In conclusion, PD subtype influences the activity of multiple cortical areas during walking. Postural instability gait disorder patients need to recruit additional PFC executive-attentional resources for walking. Both PIGD and TD patients reduced alpha and beta power in FCz and CPz channels, which are related to the SMA and parietal cortex, to maintain the balance control during obstacle avoidance. In addition, TD patients present further change in the motor area activation to avoid obstacles, such as decreased beta power in the Cz.

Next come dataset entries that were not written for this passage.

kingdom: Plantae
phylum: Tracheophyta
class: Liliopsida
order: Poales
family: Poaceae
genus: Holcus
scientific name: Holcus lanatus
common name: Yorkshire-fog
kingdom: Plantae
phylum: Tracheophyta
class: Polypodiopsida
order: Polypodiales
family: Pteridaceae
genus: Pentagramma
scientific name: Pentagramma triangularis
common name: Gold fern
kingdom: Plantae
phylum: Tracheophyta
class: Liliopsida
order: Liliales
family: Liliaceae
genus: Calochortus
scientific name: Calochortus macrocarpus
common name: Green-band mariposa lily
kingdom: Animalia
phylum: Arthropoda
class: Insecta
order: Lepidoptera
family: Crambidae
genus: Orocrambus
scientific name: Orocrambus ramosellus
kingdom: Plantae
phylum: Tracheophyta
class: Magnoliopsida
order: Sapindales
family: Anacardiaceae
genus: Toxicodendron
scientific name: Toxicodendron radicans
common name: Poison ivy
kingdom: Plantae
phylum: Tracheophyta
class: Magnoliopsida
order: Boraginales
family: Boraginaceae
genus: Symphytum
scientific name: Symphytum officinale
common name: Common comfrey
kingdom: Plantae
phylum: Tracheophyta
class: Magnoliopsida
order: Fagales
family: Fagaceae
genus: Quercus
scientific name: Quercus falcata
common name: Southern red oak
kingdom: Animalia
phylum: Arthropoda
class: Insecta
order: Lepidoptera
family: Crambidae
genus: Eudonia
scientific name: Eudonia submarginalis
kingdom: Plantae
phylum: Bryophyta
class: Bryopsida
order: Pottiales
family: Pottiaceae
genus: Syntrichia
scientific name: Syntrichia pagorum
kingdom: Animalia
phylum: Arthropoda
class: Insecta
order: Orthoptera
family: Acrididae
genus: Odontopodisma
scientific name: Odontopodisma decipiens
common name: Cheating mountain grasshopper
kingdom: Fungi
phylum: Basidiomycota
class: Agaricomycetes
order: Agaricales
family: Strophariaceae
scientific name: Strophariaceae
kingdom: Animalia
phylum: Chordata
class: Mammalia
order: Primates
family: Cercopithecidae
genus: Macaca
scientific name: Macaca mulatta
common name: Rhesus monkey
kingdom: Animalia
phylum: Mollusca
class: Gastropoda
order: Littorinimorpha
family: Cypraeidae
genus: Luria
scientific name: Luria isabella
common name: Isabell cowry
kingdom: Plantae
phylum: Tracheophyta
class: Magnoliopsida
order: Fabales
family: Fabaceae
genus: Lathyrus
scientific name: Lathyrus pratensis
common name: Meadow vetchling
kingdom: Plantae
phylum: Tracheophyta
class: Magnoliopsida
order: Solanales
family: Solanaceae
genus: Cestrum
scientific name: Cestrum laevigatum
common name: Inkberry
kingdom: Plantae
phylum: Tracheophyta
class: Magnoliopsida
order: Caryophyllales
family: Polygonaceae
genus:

Therefore, these findings assist understanding of the neural mechanisms underlying PD subtype during walking, providing information for further interventions focused on gait in PD.
Funding
This study was supported by Coordenação de Aperfeiçoamento de Pessoal de Nível Superior (CAPES; Finance Code 001); Fundação de Amparo à Pesquisa do Estado de São Paulo (FAPESP; grant number 2017/19845-1, 2016/214991, 2014/22308-0); and Conselho Nacional de Desenvolvimento Científico e Tecnológico (CNPq; grant number #429549/2018-0).
Acknowledgments
The authors would like to thank Ellen Lirani-Silva, PhD, Vinicius Cavassano Zampier, MSc, Vinicius de Belli, BSc, and Lucas Meira Fiorio, BSc, for their assistance with data collection.
Conflict of Interest
None declared.
Author Contributions
D.O.-S. was involved in the conceptualization of the study, collecting, analysis, and interpretation of the data and drafting and revising the manuscript for intellectual content. R.V. was involved in the conceptualization of the study, data interpretation, and revising the manuscript for intellectual content. V.S.B. was involved in the data collection, EEG data analysis, data interpretation, and revising the manuscript for intellectual content. N.R.C. and P.N.-S. were involved in the data collection, fNIRS data analysis, data interpretation, and revising the manuscript for intellectual content. A.S.O. was involved in the EEG data analysis, data interpretation, and revising the manuscript for intellectual content. L.T.B.G. was involved in the conceptualization of the study, data interpretation, and revising the manuscript for intellectual content.